Bachelor of Social Work (BSW) programs prepare students for entry-level, professional, generalist social work practice and for graduate social work education. Students learn to practice as professional social workers with individuals, families, groups and communities.

Students learn a great deal about the profession while earning their BSWs since bachelor’s of social work programs combine classroom learning with field education. Students gain work experience while applying their classroom training to real-world work settings. Once you receive your BSW, you will be eligible to begin working as a social worker.

2. Earn a master’s degree in social work.

Whether you received your bachelor’s degree in social work or in any other field, you may apply to a CSWE-accredited graduate program to earn your Master of Social Work (MSW) on campus or online.

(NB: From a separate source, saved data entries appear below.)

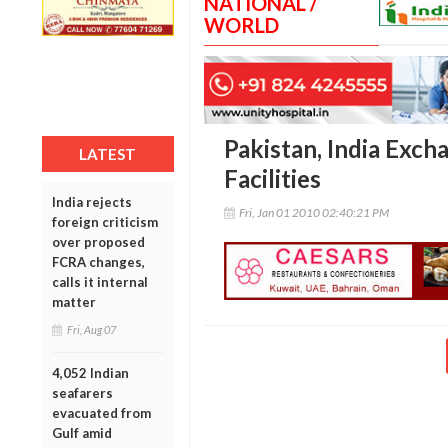
NATIONAL /
WORLD
Pakistan, India Exch
LATEST
Facilities
India rejects
Fri, Jan 01 2010 02:40:21 PM
foreign criticism
over proposed
FCRA changes,
calls it internal
matter
Fri, Aug 07
4,052 Indian
seafarers
evacuated from
Gulf amid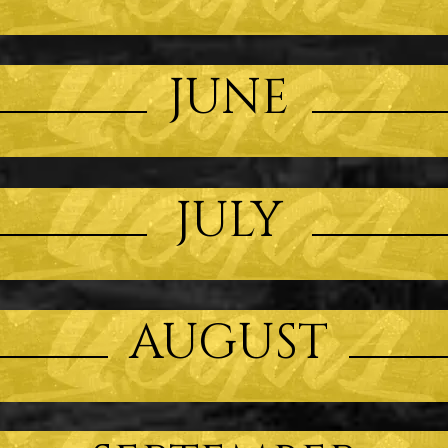
JUNE
JULY
AUGUST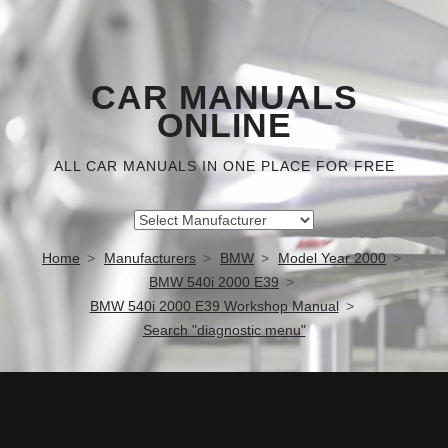
CAR MANUALS
ONLINE
ALL CAR MANUALS IN ONE PLACE FOR FREE
Home
Manufacturers
BMW
Model Year 2000
BMW 540i 2000 E39
BMW 540i 2000 E39 Workshop Manual
Search "diagnostic menu"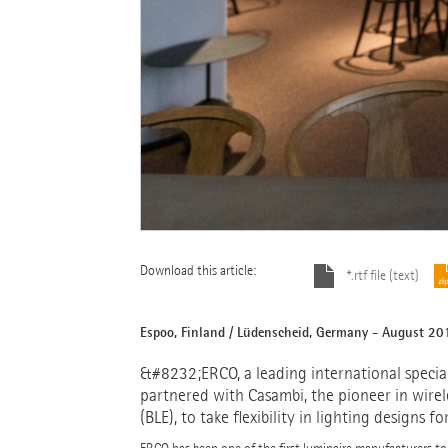
Download this article:
*.rtf file (text)
Espoo, Finland / Lüdenscheid, Germany - August 20
&#8232;ERCO, a leading international speciali
partnered with Casambi, the pioneer in wirel
(BLE), to take flexibility in lighting designs f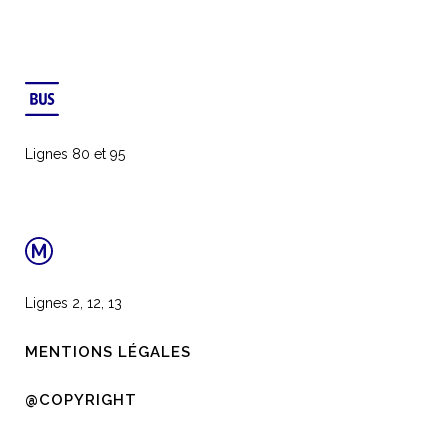
Lignes 80 et 95
Lignes 2, 12, 13
MENTIONS LÉGALES
@COPYRIGHT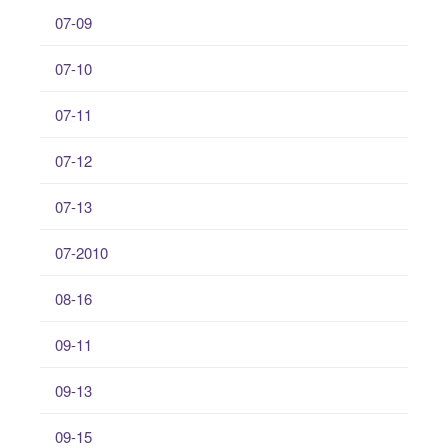
07-09
07-10
07-11
07-12
07-13
07-2010
08-16
09-11
09-13
09-15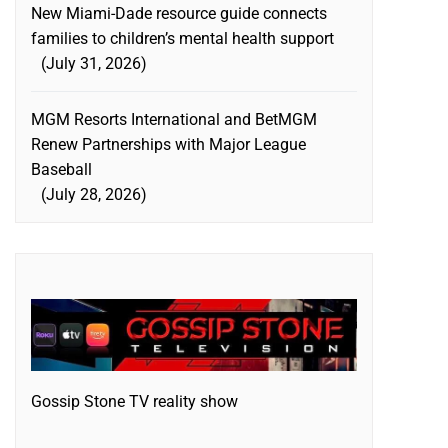
New Miami-Dade resource guide connects
families to children’s mental health support
July 31, 2026
MGM Resorts International and BetMGM
Renew Partnerships with Major League
Baseball
July 28, 2026
Gossip Stone TV reality show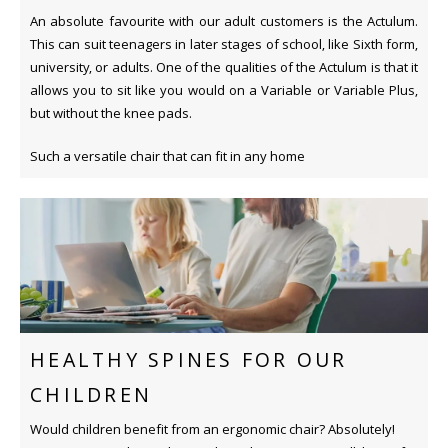
An absolute favourite with our adult customers is the Actulum.
This can suit teenagers in later stages of school, like Sixth form,
university, or adults. One of the qualities of the Actulum is that it
allows you to sit like you would on a Variable or Variable Plus,
but without the knee pads.
Such a versatile chair that can fit in any home
HEALTHY SPINES FOR OUR
CHILDREN
Would children benefit from an ergonomic chair? Absolutely!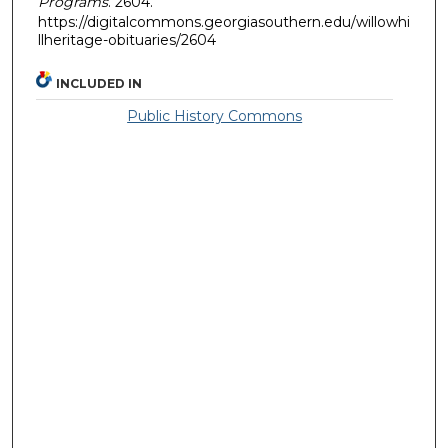
Programs
. 2604.
https://digitalcommons.georgiasouthern.edu/willowhi
llheritage-obituaries/2604
INCLUDED IN
Public History Commons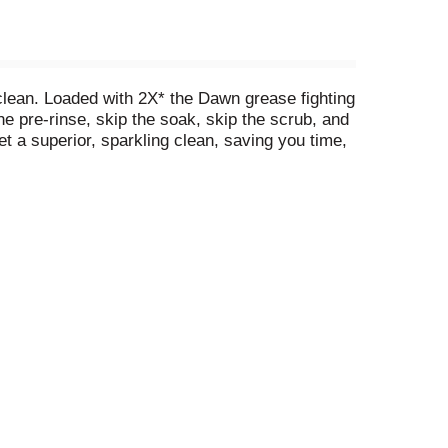
lean. Loaded with 2X* the Dawn grease fighting
he pre-rinse, skip the soak, skip the scrub, and
et a superior, sparkling clean, saving you time,
ne pots and pans with Cascade Platinum Plus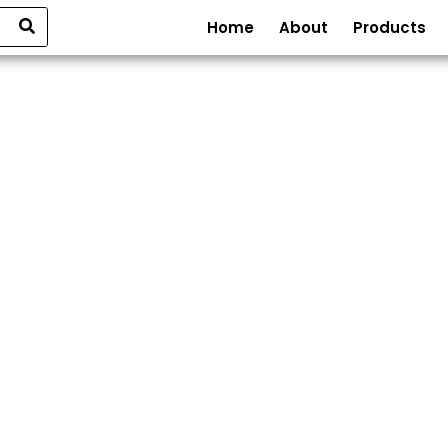
Home
About
Products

If you receive a BSW prior to applying to graduate school, you may be eligible for advanced standing allowing you to receive an MSW in one year rather than the traditional two-year program. While all accredited social work graduate programs follow similar curricula combining classroom learning with field education, some schools of social work have strong clinical programs while others focus on systemic issues such as poverty reduction and social justice. Choosing a clinical focus or a macro concentration may determine electives and field education placements but all graduates receive the same degree.

A few points to keep in mind when deciding which degree path is best for you:

  • If you are considering working toward your first bachelor’s degree, a BSW may be a good choice. A BSW gives you a solid foundation to begin work as an entry-level social worker. If you decide to continue your education with a master’s degree, you may apply for advanced standing. This way, you may receive both your BSW and MSW in only five years.
  • If you already have a bachelor’s degree in another field, there is no need to seek out a BSW. You may find a position you enjoy in the social services field with a bachelor’s degree from another discipline. If you would like to become a social worker, you should apply to a CSWE-accredited MSW program.
  • If you are interested in moving to a supervisory role and advancing in your career in social work, you should consider obtaining an MSW. Increasingly, employers are seeking master’s level social workers for any position above entry-level. Even those searching for entry level positions are likely to find that an MSW opens more doors than a BSW.
  • If you are interested in clinical social work, you must obtain an MSW and then become licensed in your state.

Practising Social Work In South Africa

In order to practise as a social worker in South Africa one needs to register with The South African Council for Social Service Professions (SACSSP). The SACSSP is a statutory body under which falls the Professional Board for Social Work and the Professional Board for Child and Youth Care Work. The Council, in conjunction with its Professional Boards, works to protect both the integrity of the social service professionals and the public at large.

The most direct route to becoming a social worker would be to enrol for a Bachelor of Social Work. During their degree students are required to register for specific courses within the Faculty of Humanities with majors in social work, psychology and sociology. In order to qualify students also have to register for an internship, which requires them to complete a number of hours of field instruction at an approved welfare organisation in the social service sector.